▸ **Exercise details**: Copy each entry below unchanged; the images do not go in the copy.

▸ **Exercise material**:
==========

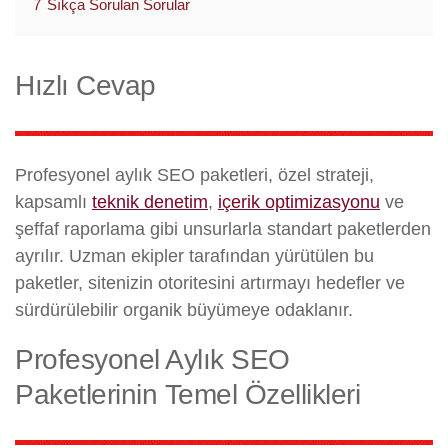
7
Sıkça Sorulan Sorular
Hızlı Cevap
Profesyonel aylık SEO paketleri, özel strateji,
kapsamlı
teknik denetim
,
içerik optimizasyonu
ve
şeffaf raporlama gibi unsurlarla standart paketlerden
ayrılır. Uzman ekipler tarafından yürütülen bu
paketler, sitenizin otoritesini artırmayı hedefler ve
sürdürülebilir organik büyümeye odaklanır.
Profesyonel Aylık SEO
Paketlerinin Temel Özellikleri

==========

▸ **Response area**:
7
Sıkça Sorulan Sorular
Hızlı Cevap
Profesyonel aylık SEO paketleri, özel strateji,
kapsamlı
teknik denetim
,
içerik optimizasyonu
ve
şeffaf raporlama gibi unsurlarla standart paketlerden
ayrılır. Uzman ekipler tarafından yürütülen bu
paketler, sitenizin otoritesini artırmayı hedefler ve
sürdürülebilir organik büyümeye odaklanır.
Profesyonel Aylık SEO
Paketlerinin Temel Özellikleri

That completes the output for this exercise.